Earlier this month, the General Accounting Office issued a report on the impact of the exemption of small public companies from the Sarbanes-Oxley Act’s internal control attestation requirements. In 2010, the Dodd-Frank Act exempted public companies with market capitalization of less than $75 million from section 404(b) of the Sarbanes-Oxley Act, which requires that public companies obtain an annual audit by a registered public accounting firm of their internal control over financial reporting. The Act also directed the GAO to conduct a study of the impact of this exemption and report to Congress within three years of enactment of the Dodd-Frank Act.

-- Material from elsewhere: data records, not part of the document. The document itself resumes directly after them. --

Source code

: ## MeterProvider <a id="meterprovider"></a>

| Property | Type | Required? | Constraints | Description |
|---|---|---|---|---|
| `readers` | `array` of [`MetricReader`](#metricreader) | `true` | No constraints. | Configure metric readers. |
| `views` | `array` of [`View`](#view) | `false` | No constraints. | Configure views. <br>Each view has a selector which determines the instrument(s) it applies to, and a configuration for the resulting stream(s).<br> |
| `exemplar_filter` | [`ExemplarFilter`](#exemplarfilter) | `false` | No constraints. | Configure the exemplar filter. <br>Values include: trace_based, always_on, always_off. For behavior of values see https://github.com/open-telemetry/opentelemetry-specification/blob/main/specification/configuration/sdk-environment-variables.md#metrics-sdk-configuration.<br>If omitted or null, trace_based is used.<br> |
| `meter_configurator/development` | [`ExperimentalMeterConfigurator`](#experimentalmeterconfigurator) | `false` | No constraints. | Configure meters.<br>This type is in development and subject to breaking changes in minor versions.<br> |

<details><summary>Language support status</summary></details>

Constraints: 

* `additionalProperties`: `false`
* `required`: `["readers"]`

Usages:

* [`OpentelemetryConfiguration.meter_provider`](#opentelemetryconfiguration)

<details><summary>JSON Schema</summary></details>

The report found that since the implementation of the auditor attestation requirement, companies exempt from the requirement have had more financial restatements that nonexempt companies, and the percentage of exempt companies restating generally has exceeded that of nonexempt companies. The GAO considered, but did not reach any firm conclusions on, whether the costs of compliance with the attestation requirement by small companies exceeded the benefits. The report did cite evidence that compliance with the auditor attestation requirement has a positive impact on investor confidence.

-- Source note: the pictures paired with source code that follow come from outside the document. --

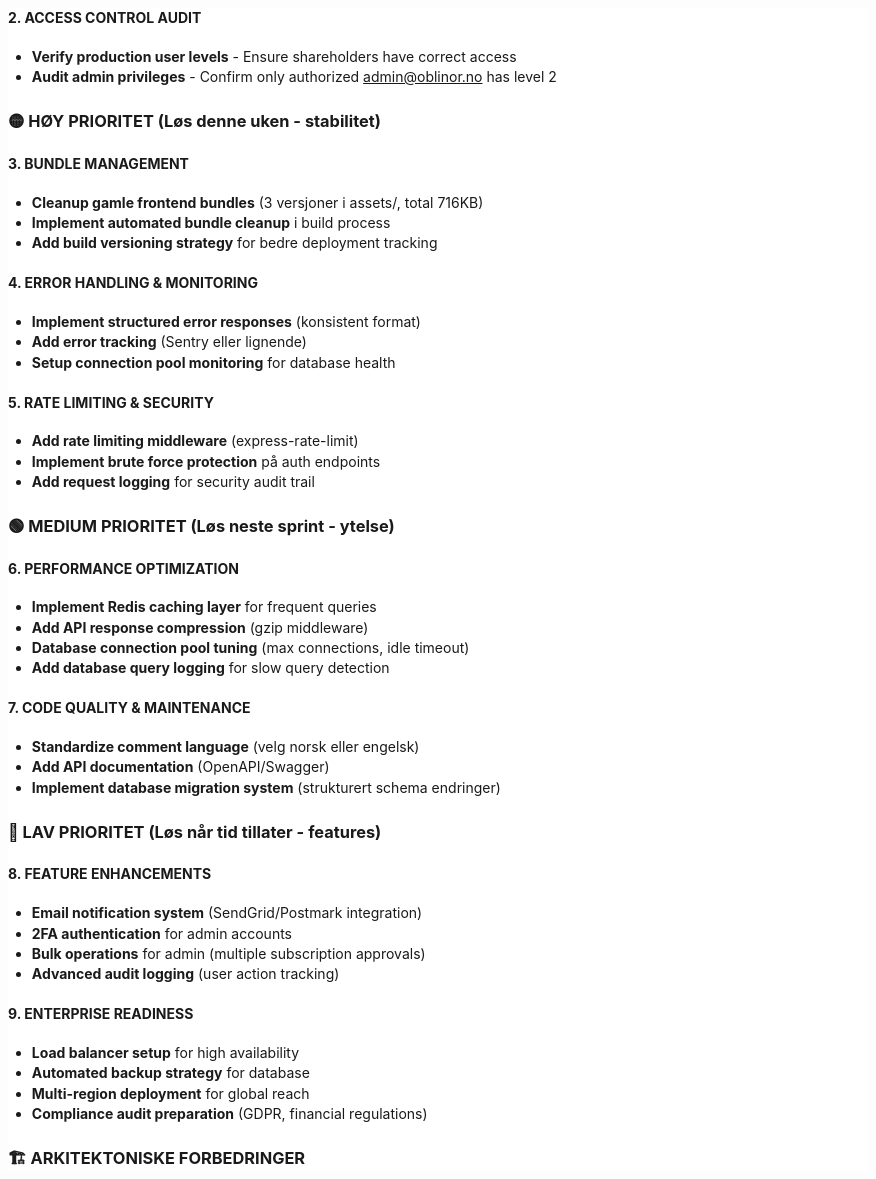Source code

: #### 2. **ACCESS CONTROL AUDIT**
- **Verify production user levels** - Ensure shareholders have correct access
- **Audit admin privileges** - Confirm only authorized admin@oblinor.no has level 2

### 🟡 HØY PRIORITET (Løs denne uken - stabilitet)

#### 3. **BUNDLE MANAGEMENT**
- **Cleanup gamle frontend bundles** (3 versjoner i assets/, total 716KB)
- **Implement automated bundle cleanup** i build process
- **Add build versioning strategy** for bedre deployment tracking

#### 4. **ERROR HANDLING & MONITORING**
- **Implement structured error responses** (konsistent format)
- **Add error tracking** (Sentry eller lignende)
- **Setup connection pool monitoring** for database health

#### 5. **RATE LIMITING & SECURITY**
- **Add rate limiting middleware** (express-rate-limit)
- **Implement brute force protection** på auth endpoints
- **Add request logging** for security audit trail

### 🟢 MEDIUM PRIORITET (Løs neste sprint - ytelse)

#### 6. **PERFORMANCE OPTIMIZATION**
- **Implement Redis caching layer** for frequent queries
- **Add API response compression** (gzip middleware)
- **Database connection pool tuning** (max connections, idle timeout)
- **Add database query logging** for slow query detection

#### 7. **CODE QUALITY & MAINTENANCE**
- **Standardize comment language** (velg norsk eller engelsk)
- **Add API documentation** (OpenAPI/Swagger)
- **Implement database migration system** (strukturert schema endringer)

### 🔵 LAV PRIORITET (Løs når tid tillater - features)

#### 8. **FEATURE ENHANCEMENTS**
- **Email notification system** (SendGrid/Postmark integration)
- **2FA authentication** for admin accounts
- **Bulk operations** for admin (multiple subscription approvals)
- **Advanced audit logging** (user action tracking)

#### 9. **ENTERPRISE READINESS**
- **Load balancer setup** for high availability
- **Automated backup strategy** for database
- **Multi-region deployment** for global reach
- **Compliance audit preparation** (GDPR, financial regulations)

### 🏗️ ARKITEKTONISKE FORBEDRINGER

The GAO’s only recommendation was that the SEC consider requiring exempted public companies to explicitly disclose whether they obtained an auditor attestation of their internal controls. The SEC advised the GAO that such information can be easily determined by investors from information that is already disclosed in the annual report. But the GAO nonetheless concluded that an explicit disclosure “would increase transparency and investor protection by making investors readily aware of this important information.”